_Dataset entries_

┄┄┄┄┄┄

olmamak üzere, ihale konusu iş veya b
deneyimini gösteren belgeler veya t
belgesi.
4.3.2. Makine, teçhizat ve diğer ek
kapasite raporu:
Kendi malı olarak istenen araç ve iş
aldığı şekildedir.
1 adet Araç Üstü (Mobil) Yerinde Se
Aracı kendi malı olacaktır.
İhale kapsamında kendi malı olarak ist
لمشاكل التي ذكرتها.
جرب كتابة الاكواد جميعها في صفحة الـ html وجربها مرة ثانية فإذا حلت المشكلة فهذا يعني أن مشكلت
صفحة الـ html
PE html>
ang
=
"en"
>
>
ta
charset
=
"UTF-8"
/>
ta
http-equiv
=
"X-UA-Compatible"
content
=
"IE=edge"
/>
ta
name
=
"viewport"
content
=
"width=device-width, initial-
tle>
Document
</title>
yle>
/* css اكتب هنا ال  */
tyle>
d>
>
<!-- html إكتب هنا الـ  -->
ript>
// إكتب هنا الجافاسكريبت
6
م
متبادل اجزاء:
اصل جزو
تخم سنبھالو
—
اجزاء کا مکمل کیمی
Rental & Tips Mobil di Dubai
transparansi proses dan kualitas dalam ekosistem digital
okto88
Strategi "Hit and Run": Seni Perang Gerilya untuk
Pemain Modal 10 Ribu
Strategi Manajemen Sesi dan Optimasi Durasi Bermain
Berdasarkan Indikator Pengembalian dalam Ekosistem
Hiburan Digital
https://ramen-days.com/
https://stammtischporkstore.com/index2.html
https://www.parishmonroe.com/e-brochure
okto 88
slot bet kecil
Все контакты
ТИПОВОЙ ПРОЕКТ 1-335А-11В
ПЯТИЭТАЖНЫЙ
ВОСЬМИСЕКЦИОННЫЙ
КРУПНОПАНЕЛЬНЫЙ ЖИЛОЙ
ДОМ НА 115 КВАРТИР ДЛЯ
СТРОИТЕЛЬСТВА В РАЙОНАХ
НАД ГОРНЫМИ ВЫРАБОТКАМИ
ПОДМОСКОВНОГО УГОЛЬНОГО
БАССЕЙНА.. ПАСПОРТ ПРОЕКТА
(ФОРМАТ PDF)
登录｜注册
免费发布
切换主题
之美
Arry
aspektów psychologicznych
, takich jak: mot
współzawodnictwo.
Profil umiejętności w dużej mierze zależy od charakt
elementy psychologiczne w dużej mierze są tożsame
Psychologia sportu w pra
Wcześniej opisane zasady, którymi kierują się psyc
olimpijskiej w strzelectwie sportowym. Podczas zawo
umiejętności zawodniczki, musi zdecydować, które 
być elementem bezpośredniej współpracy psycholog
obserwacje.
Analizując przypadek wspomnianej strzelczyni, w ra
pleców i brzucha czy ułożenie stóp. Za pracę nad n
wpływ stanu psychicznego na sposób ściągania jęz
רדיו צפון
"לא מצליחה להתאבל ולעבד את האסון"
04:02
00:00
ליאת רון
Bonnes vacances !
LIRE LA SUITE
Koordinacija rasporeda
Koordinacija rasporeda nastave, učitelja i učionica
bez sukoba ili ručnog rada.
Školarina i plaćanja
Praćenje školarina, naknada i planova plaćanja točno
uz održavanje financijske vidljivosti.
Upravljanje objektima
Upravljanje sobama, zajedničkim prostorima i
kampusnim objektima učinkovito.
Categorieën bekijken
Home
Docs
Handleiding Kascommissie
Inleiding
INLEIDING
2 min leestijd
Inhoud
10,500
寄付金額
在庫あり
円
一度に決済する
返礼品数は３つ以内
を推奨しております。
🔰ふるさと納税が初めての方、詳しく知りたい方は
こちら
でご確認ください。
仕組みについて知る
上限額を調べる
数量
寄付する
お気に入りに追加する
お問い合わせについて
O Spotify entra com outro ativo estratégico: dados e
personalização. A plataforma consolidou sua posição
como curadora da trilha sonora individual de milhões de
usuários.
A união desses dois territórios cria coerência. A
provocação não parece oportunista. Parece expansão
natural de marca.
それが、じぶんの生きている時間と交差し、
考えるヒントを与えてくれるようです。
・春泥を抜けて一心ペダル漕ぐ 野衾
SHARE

┄┄┄┄┄┄

_Your instructions_
Your task is to repeat every entry exactly.

_Result of this exercise_
olmamak üzere, ihale konusu iş veya b
deneyimini gösteren belgeler veya t
belgesi.
4.3.2. Makine, teçhizat ve diğer ek
kapasite raporu:
Kendi malı olarak istenen araç ve iş
aldığı şekildedir.
1 adet Araç Üstü (Mobil) Yerinde Se
Aracı kendi malı olacaktır.
İhale kapsamında kendi malı olarak ist
لمشاكل التي ذكرتها.
جرب كتابة الاكواد جميعها في صفحة الـ html وجربها مرة ثانية فإذا حلت المشكلة فهذا يعني أن مشكلت
صفحة الـ html
PE html>
ang
=
"en"
>
>
ta
charset
=
"UTF-8"
/>
ta
http-equiv
=
"X-UA-Compatible"
content
=
"IE=edge"
/>
ta
name
=
"viewport"
content
=
"width=device-width, initial-
tle>
Document
</title>
yle>
/* css اكتب هنا ال  */
tyle>
d>
>
<!-- html إكتب هنا الـ  -->
ript>
// إكتب هنا الجافاسكريبت
6
م
متبادل اجزاء:
اصل جزو
تخم سنبھالو
—
اجزاء کا مکمل کیمی
Rental & Tips Mobil di Dubai
transparansi proses dan kualitas dalam ekosistem digital
okto88
Strategi "Hit and Run": Seni Perang Gerilya untuk
Pemain Modal 10 Ribu
Strategi Manajemen Sesi dan Optimasi Durasi Bermain
Berdasarkan Indikator Pengembalian dalam Ekosistem
Hiburan Digital
https://ramen-days.com/
https://stammtischporkstore.com/index2.html
https://www.parishmonroe.com/e-brochure
okto 88
slot bet kecil
Все контакты
ТИПОВОЙ ПРОЕКТ 1-335А-11В
ПЯТИЭТАЖНЫЙ
ВОСЬМИСЕКЦИОННЫЙ
КРУПНОПАНЕЛЬНЫЙ ЖИЛОЙ
ДОМ НА 115 КВАРТИР ДЛЯ
СТРОИТЕЛЬСТВА В РАЙОНАХ
НАД ГОРНЫМИ ВЫРАБОТКАМИ
ПОДМОСКОВНОГО УГОЛЬНОГО
БАССЕЙНА.. ПАСПОРТ ПРОЕКТА
(ФОРМАТ PDF)
登录｜注册
免费发布
切换主题
之美
Arry
aspektów psychologicznych
, takich jak: mot
współzawodnictwo.
Profil umiejętności w dużej mierze zależy od charakt
elementy psychologiczne w dużej mierze są tożsame
Psychologia sportu w pra
Wcześniej opisane zasady, którymi kierują się psyc
olimpijskiej w strzelectwie sportowym. Podczas zawo
umiejętności zawodniczki, musi zdecydować, które 
być elementem bezpośredniej współpracy psycholog
obserwacje.
Analizując przypadek wspomnianej strzelczyni, w ra
pleców i brzucha czy ułożenie stóp. Za pracę nad n
wpływ stanu psychicznego na sposób ściągania jęz
רדיו צפון
"לא מצליחה להתאבל ולעבד את האסון"
04:02
00:00
ליאת רון
Bonnes vacances !
LIRE LA SUITE
Koordinacija rasporeda
Koordinacija rasporeda nastave, učitelja i učionica
bez sukoba ili ručnog rada.
Školarina i plaćanja
Praćenje školarina, naknada i planova plaćanja točno
uz održavanje financijske vidljivosti.
Upravljanje objektima
Upravljanje sobama, zajedničkim prostorima i
kampusnim objektima učinkovito.
Categorieën bekijken
Home
Docs
Handleiding Kascommissie
Inleiding
INLEIDING
2 min leestijd
Inhoud
10,500
寄付金額
在庫あり
円
一度に決済する
返礼品数は３つ以内
を推奨しております。
🔰ふるさと納税が初めての方、詳しく知りたい方は
こちら
でご確認ください。
仕組みについて知る
上限額を調べる
数量
寄付する
お気に入りに追加する
お問い合わせについて
O Spotify entra com outro ativo estratégico: dados e
personalização. A plataforma consolidou sua posição
como curadora da trilha sonora individual de milhões de
usuários.
A união desses dois territórios cria coerência. A
provocação não parece oportunista. Parece expansão
natural de marca.
それが、じぶんの生きている時間と交差し、
考えるヒントを与えてくれるようです。
・春泥を抜けて一心ペダル漕ぐ 野衾
SHARE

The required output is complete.